DATASET CONTENT section start
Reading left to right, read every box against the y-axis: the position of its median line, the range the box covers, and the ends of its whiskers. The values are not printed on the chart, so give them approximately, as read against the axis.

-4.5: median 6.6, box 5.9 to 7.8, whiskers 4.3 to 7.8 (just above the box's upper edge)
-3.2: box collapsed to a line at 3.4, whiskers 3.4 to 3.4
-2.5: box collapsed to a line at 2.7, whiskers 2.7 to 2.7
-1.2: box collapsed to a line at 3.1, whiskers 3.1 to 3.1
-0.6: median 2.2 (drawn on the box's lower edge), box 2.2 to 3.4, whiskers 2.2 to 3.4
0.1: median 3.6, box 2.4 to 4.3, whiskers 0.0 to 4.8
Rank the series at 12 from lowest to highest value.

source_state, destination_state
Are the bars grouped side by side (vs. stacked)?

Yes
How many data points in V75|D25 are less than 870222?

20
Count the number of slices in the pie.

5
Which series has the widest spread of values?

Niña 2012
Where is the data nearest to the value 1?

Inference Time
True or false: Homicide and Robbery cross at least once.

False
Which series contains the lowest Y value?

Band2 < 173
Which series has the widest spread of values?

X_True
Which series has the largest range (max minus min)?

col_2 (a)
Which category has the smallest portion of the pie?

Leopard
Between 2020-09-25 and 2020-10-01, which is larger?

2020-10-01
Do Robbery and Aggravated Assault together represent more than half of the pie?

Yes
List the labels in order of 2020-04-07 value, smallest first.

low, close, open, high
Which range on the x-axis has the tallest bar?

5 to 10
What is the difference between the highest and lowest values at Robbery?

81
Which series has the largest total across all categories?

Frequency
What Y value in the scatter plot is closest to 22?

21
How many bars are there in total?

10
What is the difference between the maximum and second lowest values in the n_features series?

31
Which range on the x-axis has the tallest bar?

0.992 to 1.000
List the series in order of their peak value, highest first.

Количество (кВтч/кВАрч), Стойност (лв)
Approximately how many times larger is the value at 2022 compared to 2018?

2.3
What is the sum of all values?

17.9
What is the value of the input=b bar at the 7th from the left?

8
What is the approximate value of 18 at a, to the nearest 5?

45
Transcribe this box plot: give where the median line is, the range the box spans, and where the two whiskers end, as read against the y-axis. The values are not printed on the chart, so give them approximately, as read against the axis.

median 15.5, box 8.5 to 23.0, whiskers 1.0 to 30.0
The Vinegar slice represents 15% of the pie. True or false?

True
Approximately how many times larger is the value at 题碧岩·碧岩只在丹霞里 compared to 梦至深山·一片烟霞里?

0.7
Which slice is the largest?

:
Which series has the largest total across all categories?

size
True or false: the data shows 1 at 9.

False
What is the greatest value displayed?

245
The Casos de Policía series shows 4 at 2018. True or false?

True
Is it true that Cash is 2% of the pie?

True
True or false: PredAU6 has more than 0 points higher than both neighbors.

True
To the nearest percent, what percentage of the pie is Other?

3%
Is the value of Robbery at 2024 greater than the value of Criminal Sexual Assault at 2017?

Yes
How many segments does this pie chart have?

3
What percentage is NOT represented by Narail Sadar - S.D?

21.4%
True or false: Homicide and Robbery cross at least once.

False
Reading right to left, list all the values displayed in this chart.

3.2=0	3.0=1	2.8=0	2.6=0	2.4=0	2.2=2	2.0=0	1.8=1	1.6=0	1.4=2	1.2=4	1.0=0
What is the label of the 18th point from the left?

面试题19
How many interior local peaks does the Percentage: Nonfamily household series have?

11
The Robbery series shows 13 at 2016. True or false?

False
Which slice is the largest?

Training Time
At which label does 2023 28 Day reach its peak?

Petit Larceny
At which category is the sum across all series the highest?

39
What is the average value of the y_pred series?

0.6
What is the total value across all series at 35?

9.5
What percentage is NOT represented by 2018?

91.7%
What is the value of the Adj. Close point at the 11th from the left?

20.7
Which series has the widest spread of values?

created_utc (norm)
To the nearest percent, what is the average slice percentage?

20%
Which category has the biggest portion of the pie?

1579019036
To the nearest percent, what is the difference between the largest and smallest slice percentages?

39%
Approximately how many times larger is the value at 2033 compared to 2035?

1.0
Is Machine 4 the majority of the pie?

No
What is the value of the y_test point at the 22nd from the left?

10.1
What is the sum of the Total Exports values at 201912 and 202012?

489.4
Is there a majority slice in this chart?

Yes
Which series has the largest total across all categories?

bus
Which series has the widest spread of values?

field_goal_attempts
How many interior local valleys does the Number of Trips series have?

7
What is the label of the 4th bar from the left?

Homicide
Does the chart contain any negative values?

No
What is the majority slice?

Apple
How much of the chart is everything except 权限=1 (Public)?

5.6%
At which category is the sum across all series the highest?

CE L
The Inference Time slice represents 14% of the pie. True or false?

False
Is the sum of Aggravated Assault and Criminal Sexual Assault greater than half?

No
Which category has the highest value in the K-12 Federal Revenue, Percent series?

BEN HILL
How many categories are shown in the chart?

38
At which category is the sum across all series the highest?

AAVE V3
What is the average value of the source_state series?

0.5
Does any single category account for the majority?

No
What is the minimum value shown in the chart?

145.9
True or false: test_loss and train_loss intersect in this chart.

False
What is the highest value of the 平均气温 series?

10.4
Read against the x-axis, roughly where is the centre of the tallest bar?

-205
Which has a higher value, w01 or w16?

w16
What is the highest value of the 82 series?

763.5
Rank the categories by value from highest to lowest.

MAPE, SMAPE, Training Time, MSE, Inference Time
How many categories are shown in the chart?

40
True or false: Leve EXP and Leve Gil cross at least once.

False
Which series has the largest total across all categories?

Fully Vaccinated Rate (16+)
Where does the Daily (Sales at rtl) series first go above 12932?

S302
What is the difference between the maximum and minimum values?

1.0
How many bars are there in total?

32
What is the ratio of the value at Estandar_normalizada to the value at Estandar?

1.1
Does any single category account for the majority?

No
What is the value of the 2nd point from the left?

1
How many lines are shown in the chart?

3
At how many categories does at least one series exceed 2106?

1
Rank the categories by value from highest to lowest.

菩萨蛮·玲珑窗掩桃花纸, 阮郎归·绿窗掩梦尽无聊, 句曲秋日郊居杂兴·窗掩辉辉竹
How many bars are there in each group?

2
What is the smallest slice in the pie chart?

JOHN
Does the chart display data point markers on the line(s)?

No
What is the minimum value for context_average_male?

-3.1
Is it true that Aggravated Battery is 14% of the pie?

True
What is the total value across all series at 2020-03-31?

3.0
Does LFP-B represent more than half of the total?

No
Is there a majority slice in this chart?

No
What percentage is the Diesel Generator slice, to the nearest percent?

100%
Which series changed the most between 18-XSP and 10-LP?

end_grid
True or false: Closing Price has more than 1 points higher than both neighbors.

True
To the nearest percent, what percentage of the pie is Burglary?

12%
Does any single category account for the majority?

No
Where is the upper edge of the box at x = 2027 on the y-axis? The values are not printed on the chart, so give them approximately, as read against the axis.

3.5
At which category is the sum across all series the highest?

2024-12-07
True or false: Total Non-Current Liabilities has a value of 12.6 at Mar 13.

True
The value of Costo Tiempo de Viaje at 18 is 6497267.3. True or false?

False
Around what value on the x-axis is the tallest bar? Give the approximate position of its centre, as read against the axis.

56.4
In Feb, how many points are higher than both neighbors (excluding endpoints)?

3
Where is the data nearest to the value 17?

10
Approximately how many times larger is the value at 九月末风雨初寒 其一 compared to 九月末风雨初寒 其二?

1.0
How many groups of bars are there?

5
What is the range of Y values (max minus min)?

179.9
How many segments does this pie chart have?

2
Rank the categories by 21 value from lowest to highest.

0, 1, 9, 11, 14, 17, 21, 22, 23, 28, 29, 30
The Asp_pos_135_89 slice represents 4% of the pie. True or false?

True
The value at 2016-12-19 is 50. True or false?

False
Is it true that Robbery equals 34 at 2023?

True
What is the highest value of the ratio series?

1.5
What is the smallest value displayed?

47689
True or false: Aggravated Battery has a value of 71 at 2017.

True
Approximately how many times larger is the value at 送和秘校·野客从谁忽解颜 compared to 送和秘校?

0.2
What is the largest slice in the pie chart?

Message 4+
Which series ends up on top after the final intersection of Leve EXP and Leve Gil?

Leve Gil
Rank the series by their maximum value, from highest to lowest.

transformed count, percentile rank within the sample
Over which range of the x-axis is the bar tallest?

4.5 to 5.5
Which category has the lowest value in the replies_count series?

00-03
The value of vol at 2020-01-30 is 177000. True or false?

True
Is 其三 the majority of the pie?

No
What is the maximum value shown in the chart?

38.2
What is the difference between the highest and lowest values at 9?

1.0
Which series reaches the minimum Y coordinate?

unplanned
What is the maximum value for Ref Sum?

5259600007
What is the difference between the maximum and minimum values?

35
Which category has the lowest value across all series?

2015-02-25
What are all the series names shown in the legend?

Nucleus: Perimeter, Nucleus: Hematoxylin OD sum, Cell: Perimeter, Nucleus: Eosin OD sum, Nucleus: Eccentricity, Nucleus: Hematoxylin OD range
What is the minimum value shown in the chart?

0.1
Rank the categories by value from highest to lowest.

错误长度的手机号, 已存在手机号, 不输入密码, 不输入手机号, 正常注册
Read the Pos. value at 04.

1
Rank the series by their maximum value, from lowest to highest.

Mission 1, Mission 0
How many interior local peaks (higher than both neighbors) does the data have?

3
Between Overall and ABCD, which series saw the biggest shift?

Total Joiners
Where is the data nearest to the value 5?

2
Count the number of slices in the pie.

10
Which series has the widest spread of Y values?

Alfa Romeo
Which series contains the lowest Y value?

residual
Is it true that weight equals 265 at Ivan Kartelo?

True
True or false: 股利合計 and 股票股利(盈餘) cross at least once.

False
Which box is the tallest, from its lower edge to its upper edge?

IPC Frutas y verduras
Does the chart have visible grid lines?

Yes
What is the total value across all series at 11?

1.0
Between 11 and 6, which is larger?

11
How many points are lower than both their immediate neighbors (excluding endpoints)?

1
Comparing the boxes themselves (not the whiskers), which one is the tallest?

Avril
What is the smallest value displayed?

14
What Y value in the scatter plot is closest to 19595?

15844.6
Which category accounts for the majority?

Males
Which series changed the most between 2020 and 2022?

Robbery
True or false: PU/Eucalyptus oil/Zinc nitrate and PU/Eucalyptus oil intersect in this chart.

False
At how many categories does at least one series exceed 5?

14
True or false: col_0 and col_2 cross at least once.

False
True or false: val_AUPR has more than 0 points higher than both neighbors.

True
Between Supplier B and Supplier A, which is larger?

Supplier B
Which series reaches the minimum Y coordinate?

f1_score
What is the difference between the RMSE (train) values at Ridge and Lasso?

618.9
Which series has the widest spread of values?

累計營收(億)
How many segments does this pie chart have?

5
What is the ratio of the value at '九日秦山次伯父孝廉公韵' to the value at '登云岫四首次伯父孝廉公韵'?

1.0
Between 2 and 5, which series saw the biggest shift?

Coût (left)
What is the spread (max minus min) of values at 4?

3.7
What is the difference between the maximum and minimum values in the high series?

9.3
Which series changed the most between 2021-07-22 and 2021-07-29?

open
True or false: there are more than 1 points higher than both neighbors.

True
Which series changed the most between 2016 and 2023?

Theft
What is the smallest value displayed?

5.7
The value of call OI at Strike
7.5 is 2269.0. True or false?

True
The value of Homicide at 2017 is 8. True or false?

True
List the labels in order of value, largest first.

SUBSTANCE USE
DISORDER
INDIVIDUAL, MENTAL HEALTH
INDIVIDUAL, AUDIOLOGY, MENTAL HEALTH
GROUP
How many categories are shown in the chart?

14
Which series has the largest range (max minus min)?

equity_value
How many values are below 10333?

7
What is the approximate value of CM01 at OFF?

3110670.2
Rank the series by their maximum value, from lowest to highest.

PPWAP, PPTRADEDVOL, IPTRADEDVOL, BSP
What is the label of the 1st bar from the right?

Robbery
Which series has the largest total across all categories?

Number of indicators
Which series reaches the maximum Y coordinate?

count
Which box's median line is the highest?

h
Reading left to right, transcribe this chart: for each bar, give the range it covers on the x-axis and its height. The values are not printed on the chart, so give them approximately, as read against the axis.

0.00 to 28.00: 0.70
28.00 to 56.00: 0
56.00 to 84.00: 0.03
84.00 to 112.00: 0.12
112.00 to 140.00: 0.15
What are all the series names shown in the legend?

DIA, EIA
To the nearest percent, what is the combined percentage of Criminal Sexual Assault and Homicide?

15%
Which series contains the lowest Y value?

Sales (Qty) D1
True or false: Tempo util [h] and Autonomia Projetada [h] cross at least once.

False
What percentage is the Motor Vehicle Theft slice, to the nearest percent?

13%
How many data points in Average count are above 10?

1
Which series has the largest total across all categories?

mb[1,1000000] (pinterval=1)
DATASET CONTENT section end
* _WHAT TO WORK ON_
How many lines in the rows above contain the string "difference"? Reply with the number alone.

* _COMPLETED EXERCISE_
8